As many of you already know, the time period around Christmas and New Years is a particularly slow time for venture capital and private equity deals. Even still, we tracked a handful of funding rounds and transactions that closed leading up to and over the holidays. Additionally, we want to take a moment to recap the trends we saw in 2024 and what we’re hoping to see in 2025.
In 2024, venture capital in built-world tech followed a predictable path. Funding poured into point solutions—tools designed to streamline financing, insurance, permitting, tenant screening, or property maintenance. These tools are undeniably useful, but they lack the scope to reimagine how the built world actually functions. Instead of sweeping, systemic disruption, we got incremental optimization.

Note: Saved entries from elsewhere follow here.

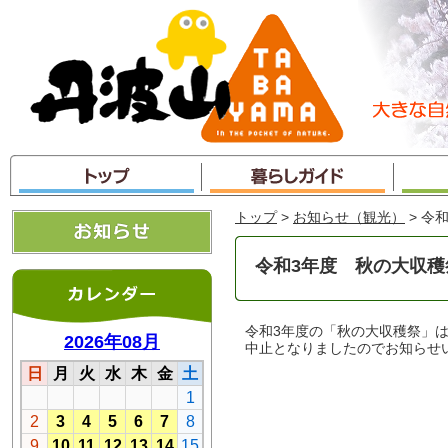
本
文
へ
ジ
ャ
ン
プ
トップ
>
お知らせ（観光）
> 令
令和3年度 秋の大収
令和3年度の「秋の大収穫祭」
中止となりましたのでお知らせ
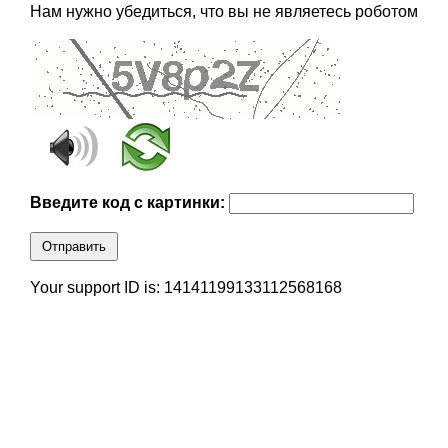
Нам нужно убедиться, что вы не являетесь роботом
Введите код с картинки:
Отправить
Your support ID is: 14141199133112568168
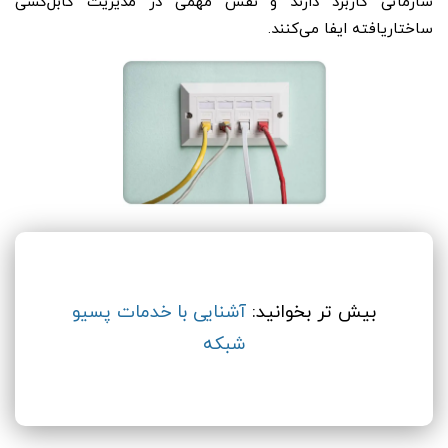
سازمانی کاربرد دارند و نقش مهمی در مدیریت کابل‌کشی
ساختاریافته ایفا می‌کنند.
بیش تر بخوانید:
آشنایی با خدمات پسیو
شبکه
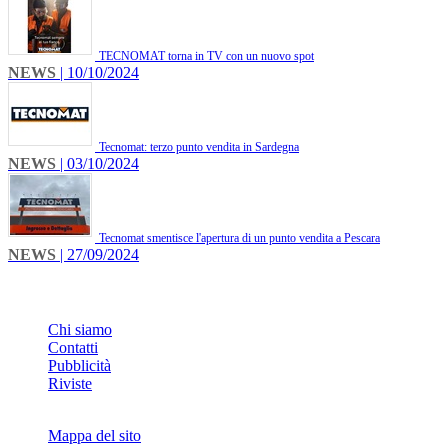
TECNOMAT torna in TV con un nuovo spot
NEWS
| 10/10/2024
Tecnomat: terzo punto vendita in Sardegna
NEWS
| 03/10/2024
Tecnomat smentisce l'apertura di un punto vendita a Pescara
NEWS
| 27/09/2024
INFO
Chi siamo
Contatti
Pubblicità
Riviste
Mappa del sito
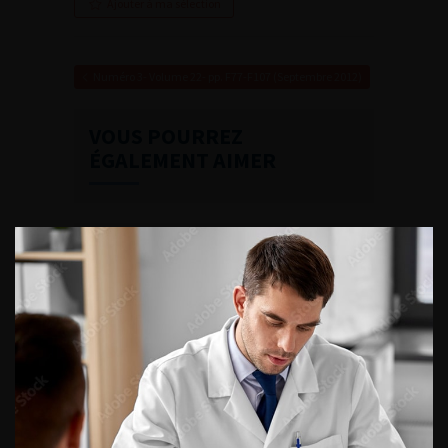
Ajouter à ma sélection
Numéro 3- Volume 22- pp. F77-F107 (Septembre 2012)
VOUS POURREZ
ÉGALEMENT AIMER
CONTINUER VOTRE
LECTURE
Numéro 4
Numéro 2
Numéro 1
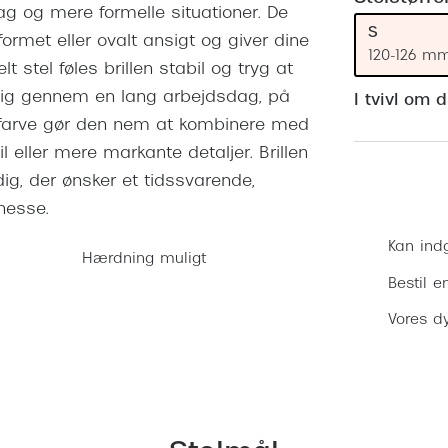
 (konjunktivitis)
g og mere formelle situationer. De
ossa
Giorgio Armani
PRECISION1™
S
inser gratis
Brilleabonnement All-Inclusive™
teformet eller ovalt ansigt og giver dine
Burberry
120-126 m
stel føles brillen stabil og tryg at
bonnement - Vilkår og
Finansieringsmuligheder
uren
Versace
elig gennem en lang arbejdsdag, på
I tvivl om 
Forsikring
te farve gør den nem at kombinere med
Jimmy Choo
k og -kontrol
 eller mere markante detaljer. Brillen
nge
Tiffany & Co.
g, der ønsker et tidssvarende,
nesse.
Kan ind
Hærdning muligt
Bestil e
Vores dy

On the private equity side, consolidation of basic building systems and infrastructure ruled the day. Fire safety systems, HVAC platforms, lighting fixtures, and labor all became targets for roll-ups and efficiency plays. The playbook was standard: buy, implement best practices, cut costs, and repeat. It’s a sound strategy, especially during uncertain economic times, but it’s not the kind of playbook that produces paradigm-shifting outcomes.
That’s the word on everyone’s lips right now: outcomes. The investors I’ve spoken to in recent weeks who have been in the game the longest and manage significant capital, are aligned on one point: this sector needs a big, obvious win. A towering success story that proves tech can fundamentally reshape how our physical environement is financed, constructed, managed, and experienced.
What will 2025 bring? The optimists are hoping for moonshots—companies that don’t just tweak how a building operates but redefine the way we live. Perhaps a truely vertically integrated developer will emerge, I’m talking bolts-to-brand type integrated. Maybe an AI-driven data platform will finally close the gap between on-paper underwriting and real-world performance.
But until then, the market feels poised, like a boxer circling the ring, waiting for an opening. Here’s to bringing changes in 2025. And, a warning - if you’re an incumbent behemoth who refuses to innovate, you’re going to have to get out of the way.
VC Funding Rounds
Stand, a San Francisco-based insurance provider for climate-impacted properties, raised $30 million in funding from Inspired Capital, Lowercarbon, Equal Ventures, and Convective Capital.
Quick Insight: Last year we wrote extensively about the unseen impact of disasters like Hurricane Otis, Stand is the company that’s working toward a solution for the challenge they pose to reinsurance and property insurance
Mojave Energy Systems, a Sunnyvale, Calif.-based energy-efficient HVAC system manufacturer, raised $9.5 million in Series A funding. Existing investors Fifth Wall and At One Ventures led the round and were joined by Earth Venture Capital and existing investors Myriad Venture Partners, Starshot Capital, and Alumni Ventures Group.
Jome, an Austin-based AI-powered real estate marketplace, raised $9.8 million in Series A funding. Geek Ventures led the round and was joined by U.Ventures, Toloka VC, and Forefront VP.
Buildpeer, a San Pedro Garza García, Mexico-based construction management platform, raised $2.5 million in seed funding from Brick & Mortar Ventures.
Hostaway, a Helsinki-based vacation rental platform, raised $365 million in funding. General Atlantic led the round and was joined by existing investor PSG Equity.
Quick Insight: Imagine a Shopify-type platform for the folks who got just a liiiiittle too deep into the Airbnb/VRBO game and now its their main business. That’s what this is
Slip Robotics, an Atlanta-based automated truck-loading robots-as-a-service provider, raised $28 million in Series B funding. DCVC led the round and was joined by existing investors EVE Atlas, Tech Square Ventures, Hyde Park Venture Partners, and others.
Quick Insight: Every single expert I talk to in the logistics industry tells me that these types of robotics products are worse than useless, and humanoid robots will be the truly transformational product that automates truck loading and warehouse work. I tend to think they’re correct.
Loadar, a Belfast, Ireland-based freight procurement and management service, raised $4 million in seed funding. Frontline Ventures led the round and was joined by existing investor Techstart Ventures.